Reading books written by passionate physicians, listening to podcasts, and watching YT videos by doctors who love what they do is inspirational.
The more exposure I have the more options I’ll have. And the world is a friendly place that will eventually show me what I’m looking for.
6. Mainstream Medicine Isn’t Medicine
I get to define for myself what medicine is; what a healthy clinical encounter would look like with a patient and who my ideal patient should be.
Mainstream medicine just happens to be the easiest way to earn a steady income – and it’s a business, not clinical medicine. As such, the lowest barriers to entry often aren’t the most desirable.
Medicine is a profession, but healthcare is a business.Healthcare Success
Thousands of physicians are practicing the kind of clinical medicine they are passionate about. Flying under the radar, these mavericks are doing what they believe in and reiterating and reinventing as they go along.
7. Finding Something Small
After burning out and my medical license suspension and a whole lot of other headaches I found a small low-income clinic to work in a few hours a week.
This small thing made me at least realize that I could find meaningful clinical work eventually even if that clinic wasn’t it. It was a glimpse.
Now, a local urgent care where I work less than 15 hours a week has been the source of my meaningful clinical work.
8. Asking for Help
As a single person, I know little. But I have a great social network and collectively we know a lot. If I can muster the vulnerability to share my dilemmas with them the advice and insight that follows offers a lot of insight.
Reaching out to interesting healthcare companies for consulting work or medical adviser work has also been a way for me to find meaning in clinical medicine.
9. Lowering Expectations
I find meaning in going for a walk, reading books, exercising, cooking, and socializing. But previously most of my sense of purpose stemmed from clinical work.
In the end, work is an endeavor in which we trade our unstructured time to offer services to someone else in a condensed and structured frame of time; it’s limiting, to say the least.
I expect that my work will not make me suffer but I can’t create a story in my head of suffering that’s not real. I expect that my work hours are tolerable. My work has to be meaningful but it should not satisfy all of my needs.
10. Effort is Required
Few things in life have brought me high pleasure without effort on my part. Therefore, my efforts are a requirement in order to discover meaning in medicine.

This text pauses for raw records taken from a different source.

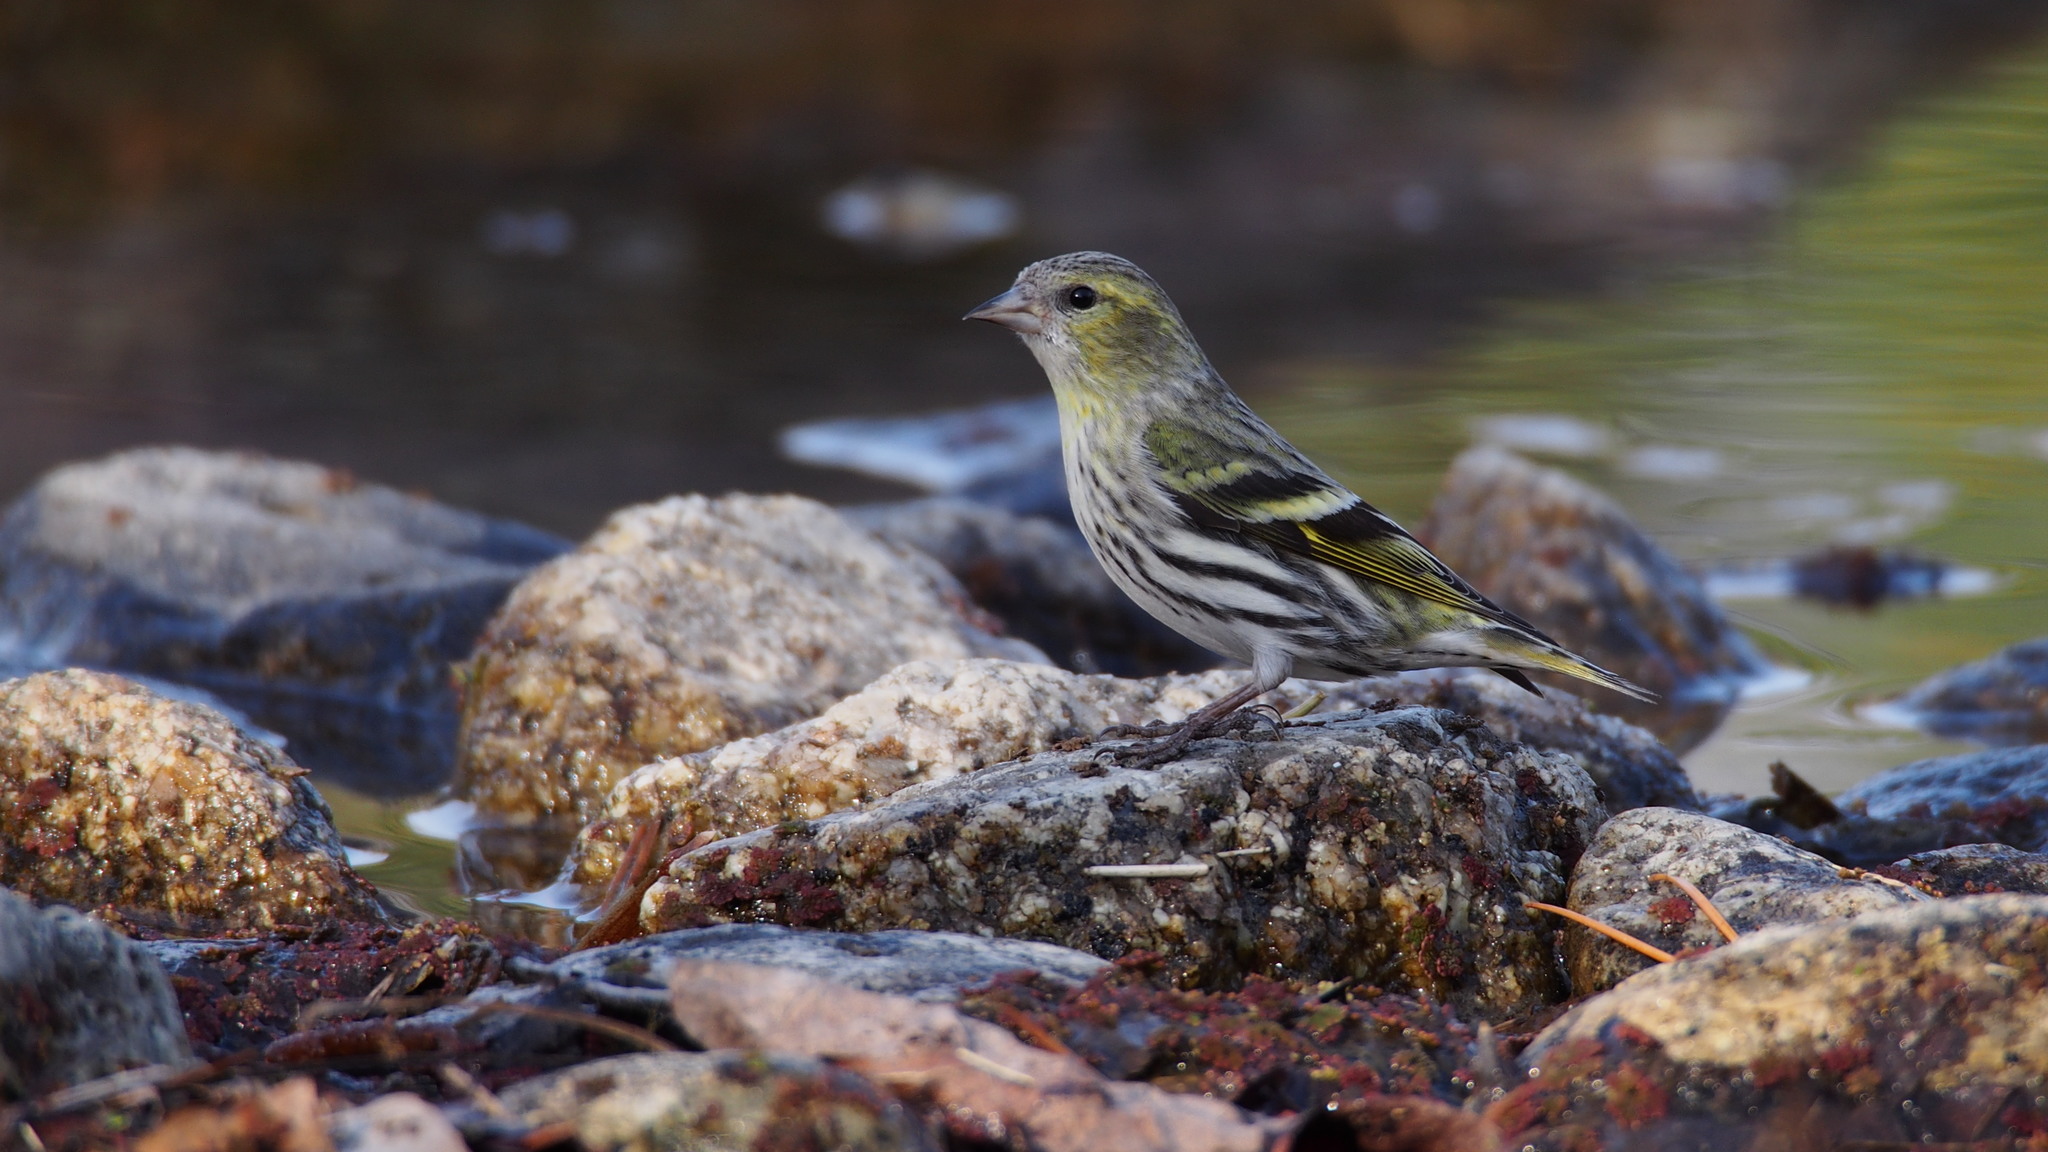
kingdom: Animalia
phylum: Chordata
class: Aves
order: Passeriformes
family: Fringillidae
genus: Spinus
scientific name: Spinus spinus
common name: Eurasian siskin
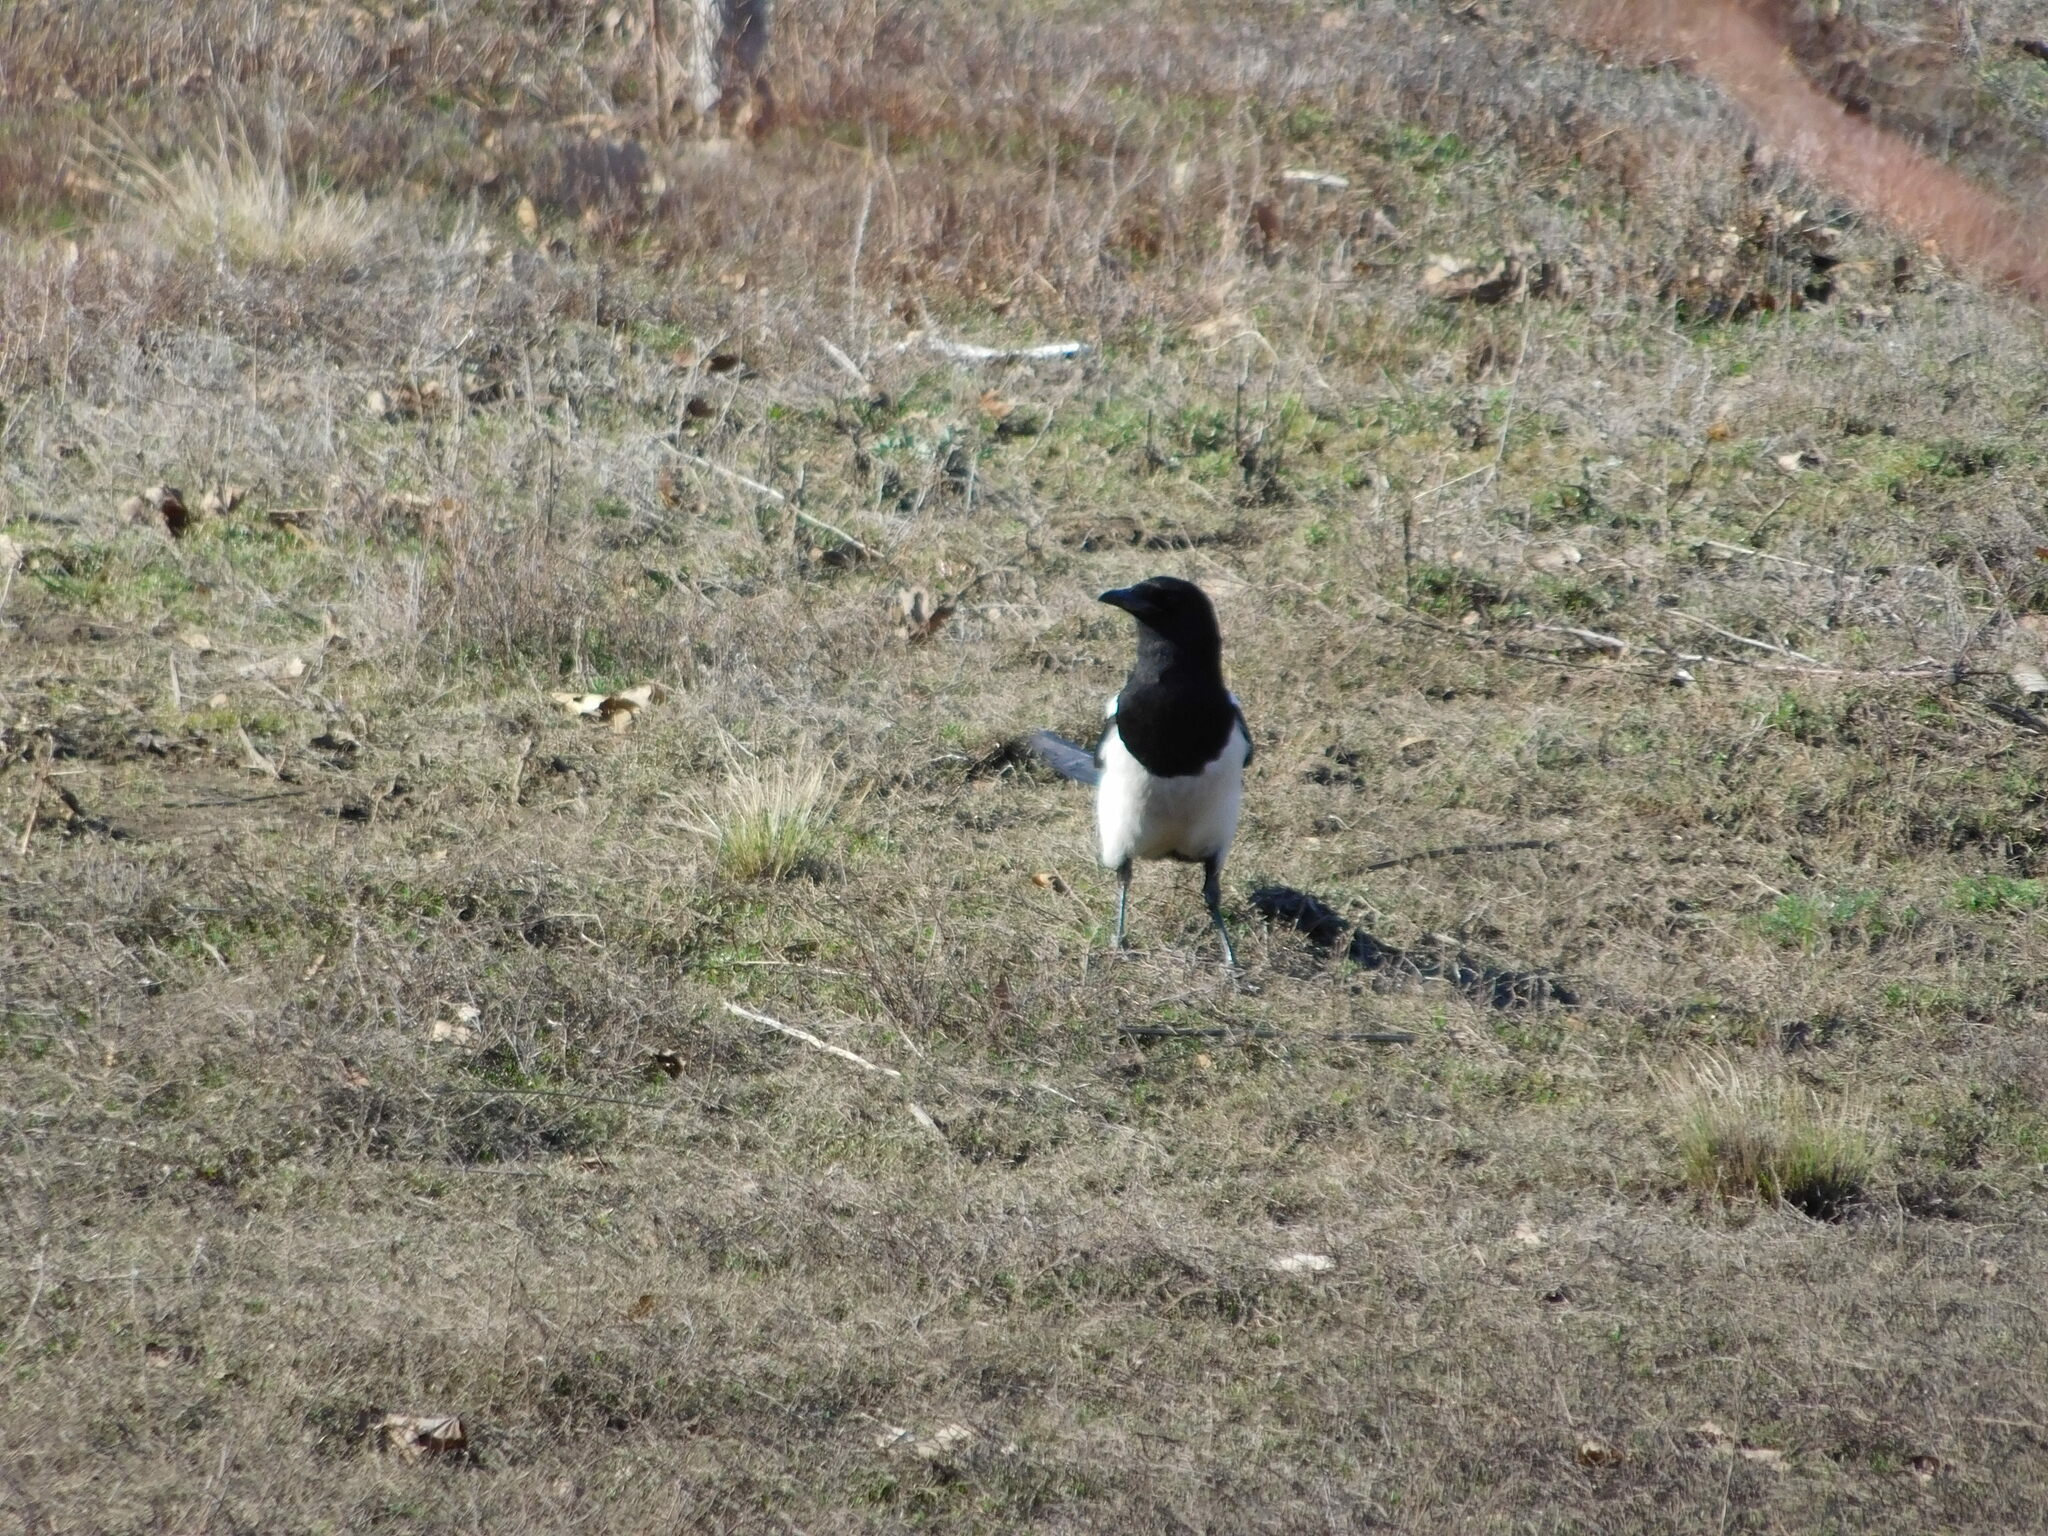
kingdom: Animalia
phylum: Chordata
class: Aves
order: Passeriformes
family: Corvidae
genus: Pica
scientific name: Pica pica
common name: Eurasian magpie
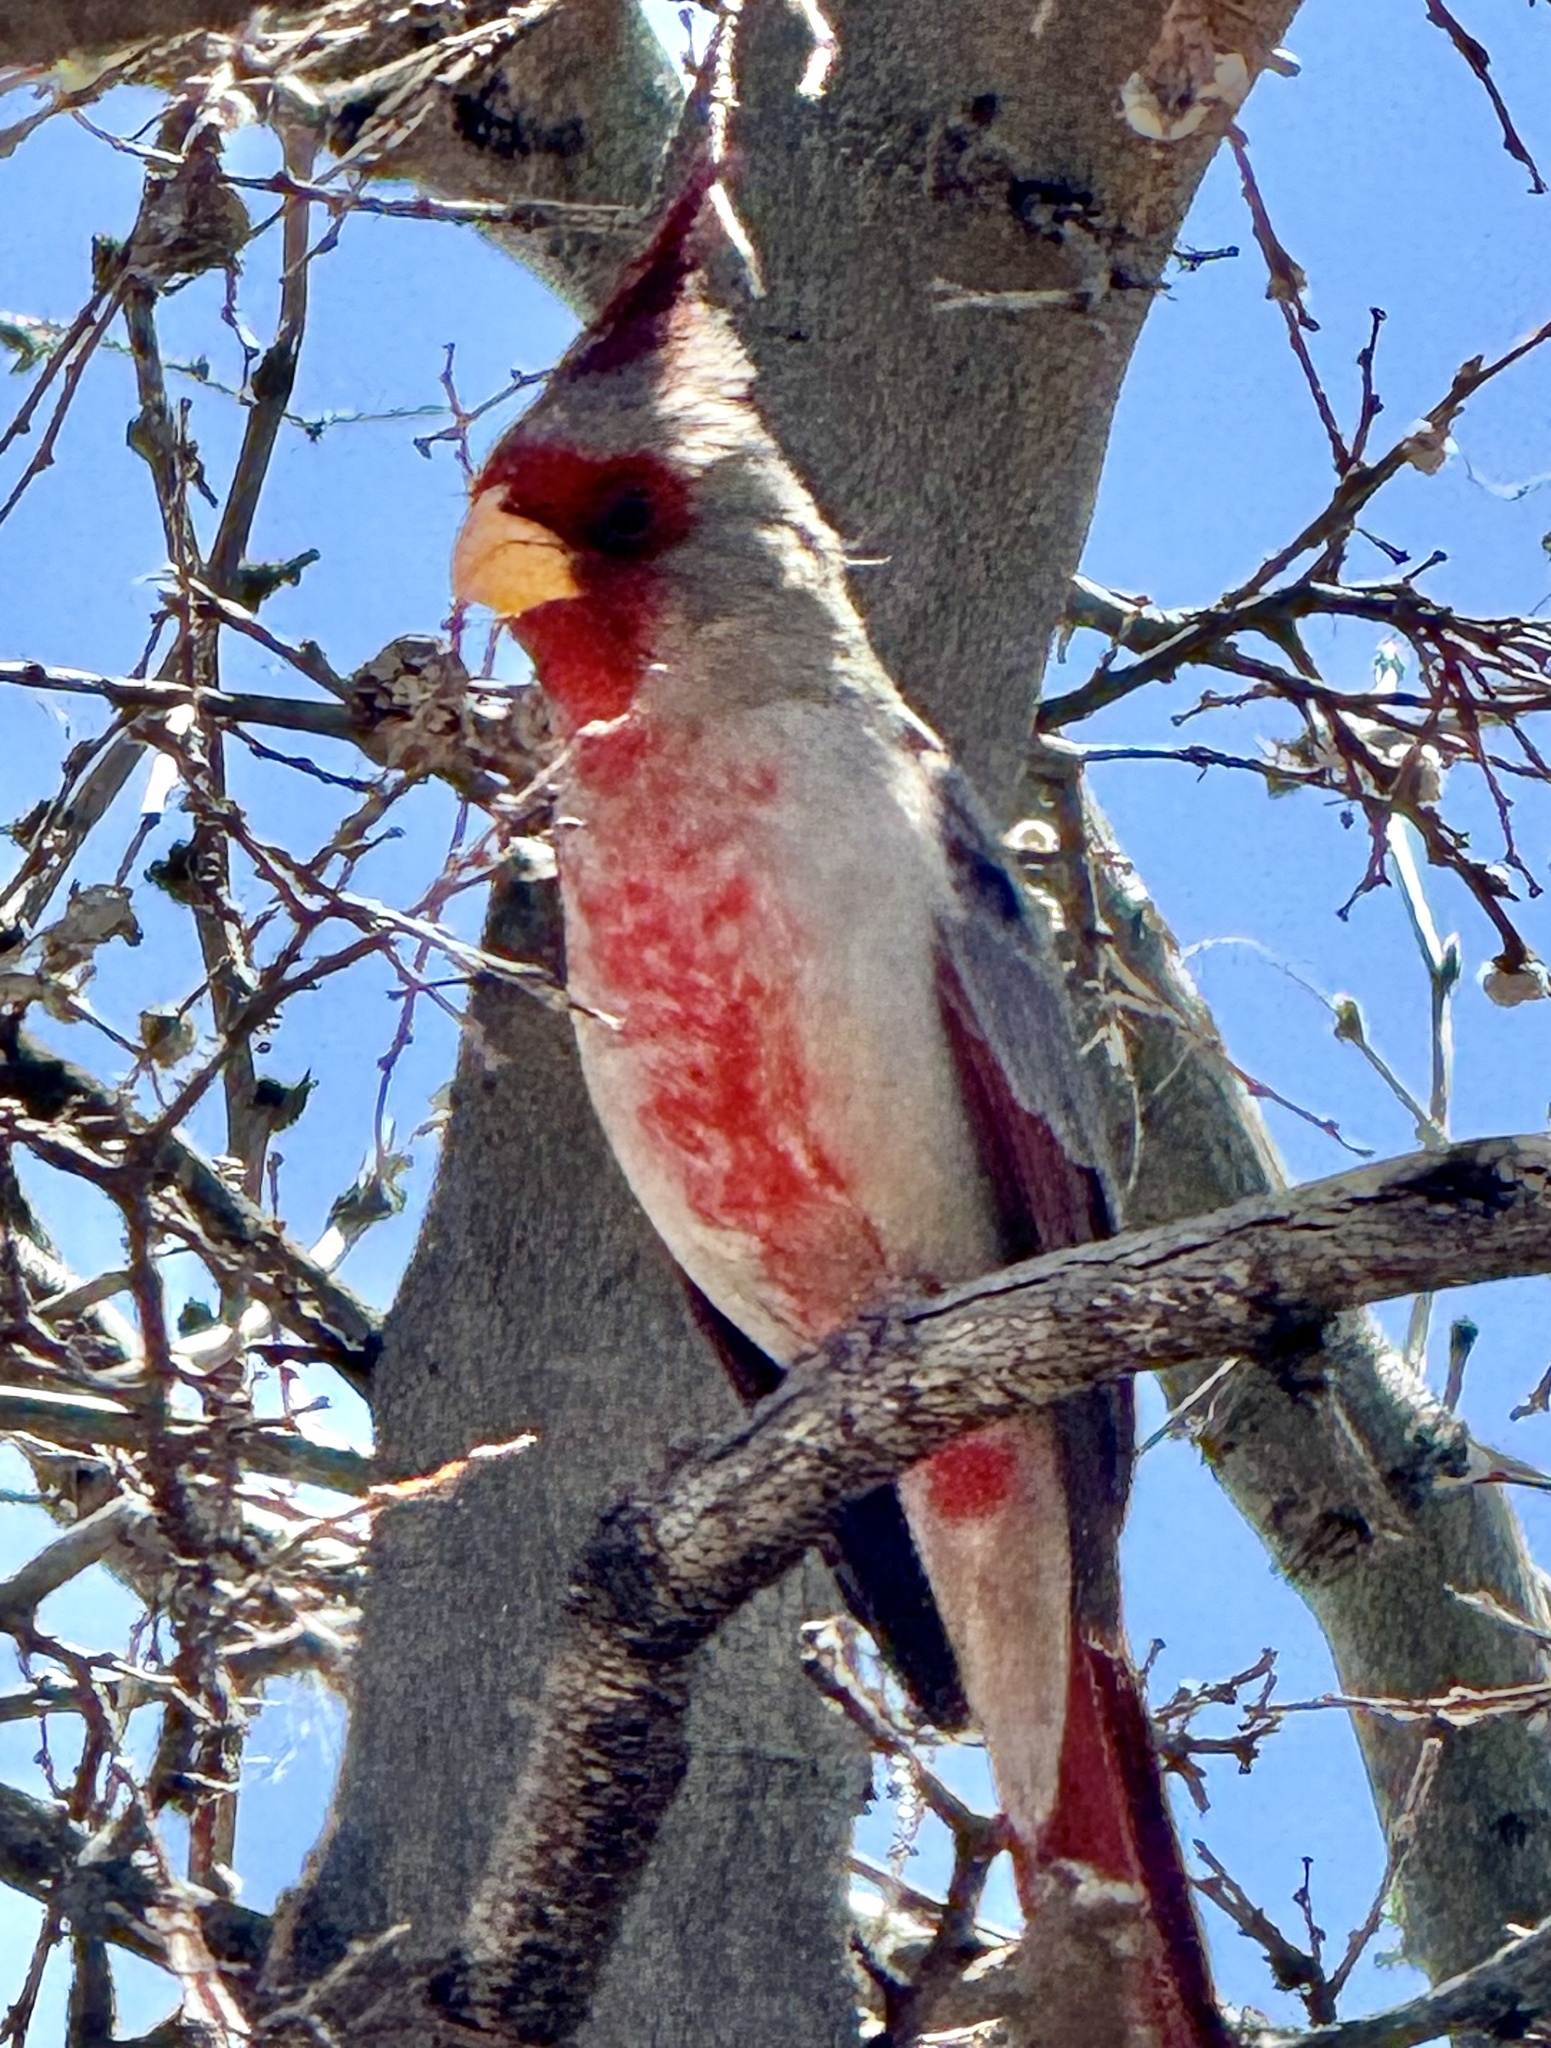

Sitting back and hoping that it will come to me is too passive of a stance and, at least for me, it never worked out. Exposure, trial & error, discovery, research, reading, and journaling; that’s the input that’s effective.
11. My Purpose in Medicine
My purpose in clinical medicine is to help someone else ease their suffering and help them overcome their personal hurdles and obstacles.
The purpose of a doctor in the health insurance model is to be the gatekeeper of resources. But in my private practice, it’s being the patient ally as they navigate their health.
12. There’s no Competition
Just because another doctor or medical group is doing something that I want to do doesn’t mean that the idea is shot.
With 400 million Americans and another several billion on the planet, my funnel is deep and wide; any limitations on my part are imagined.
All I can do is build what I believe to be good clinical medicine, purposeful medicine, and guide the right patients to my practice.